### [Before and after images]
- - - -
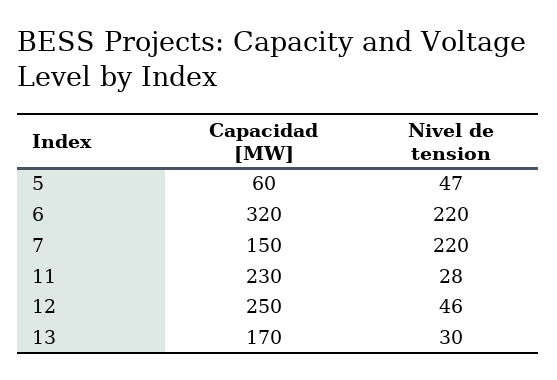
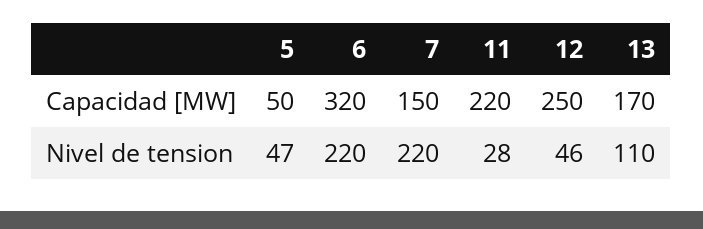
Capacidad [MW], 5: 60 -> 50
Capacidad [MW], 11: 230 -> 220
Nivel de tension, 13: 30 -> 110

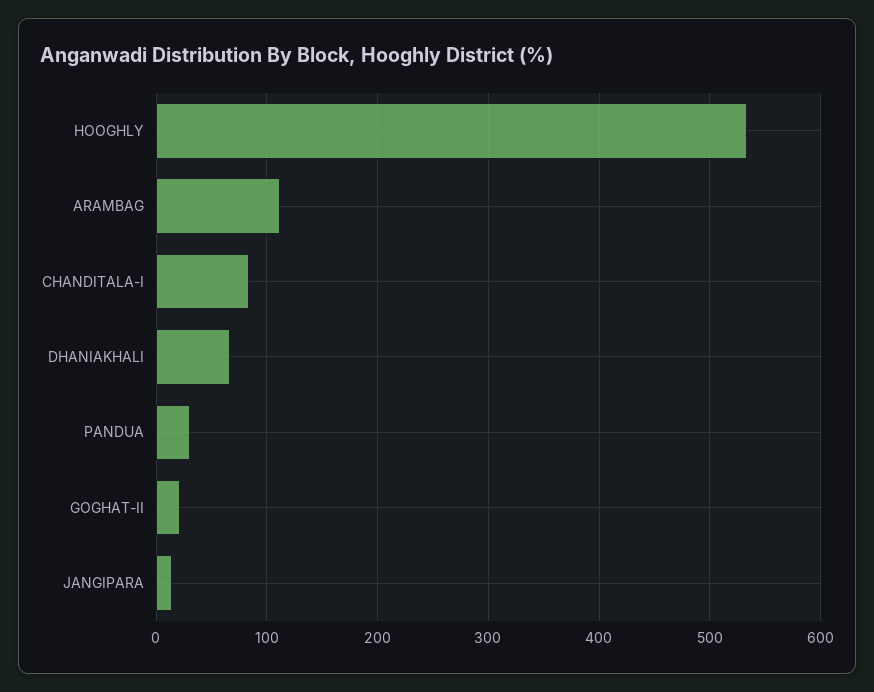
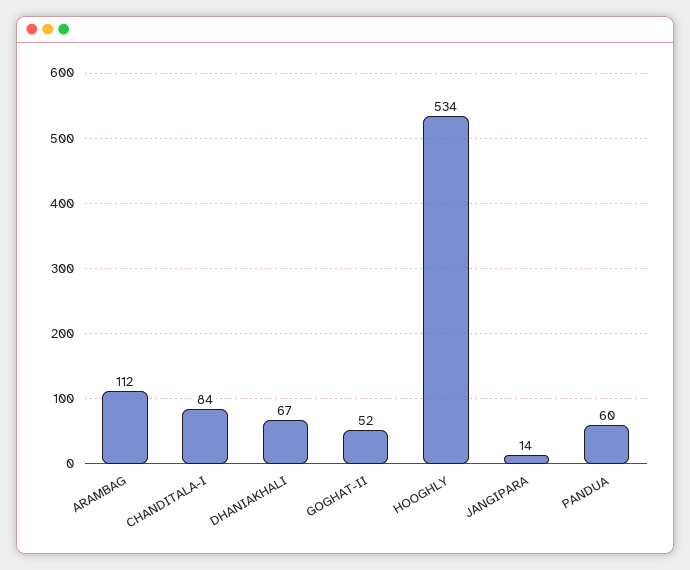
PANDUA: 30 -> 60
GOGHAT-II: 20 -> 52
- - - -
### [Instruction]
What's needed is every line above, retyped exactly and free of pictures.

### [Exercise answer]
Capacidad [MW], 5: 60 -> 50
Capacidad [MW], 11: 230 -> 220
Nivel de tension, 13: 30 -> 110

PANDUA: 30 -> 60
GOGHAT-II: 20 -> 52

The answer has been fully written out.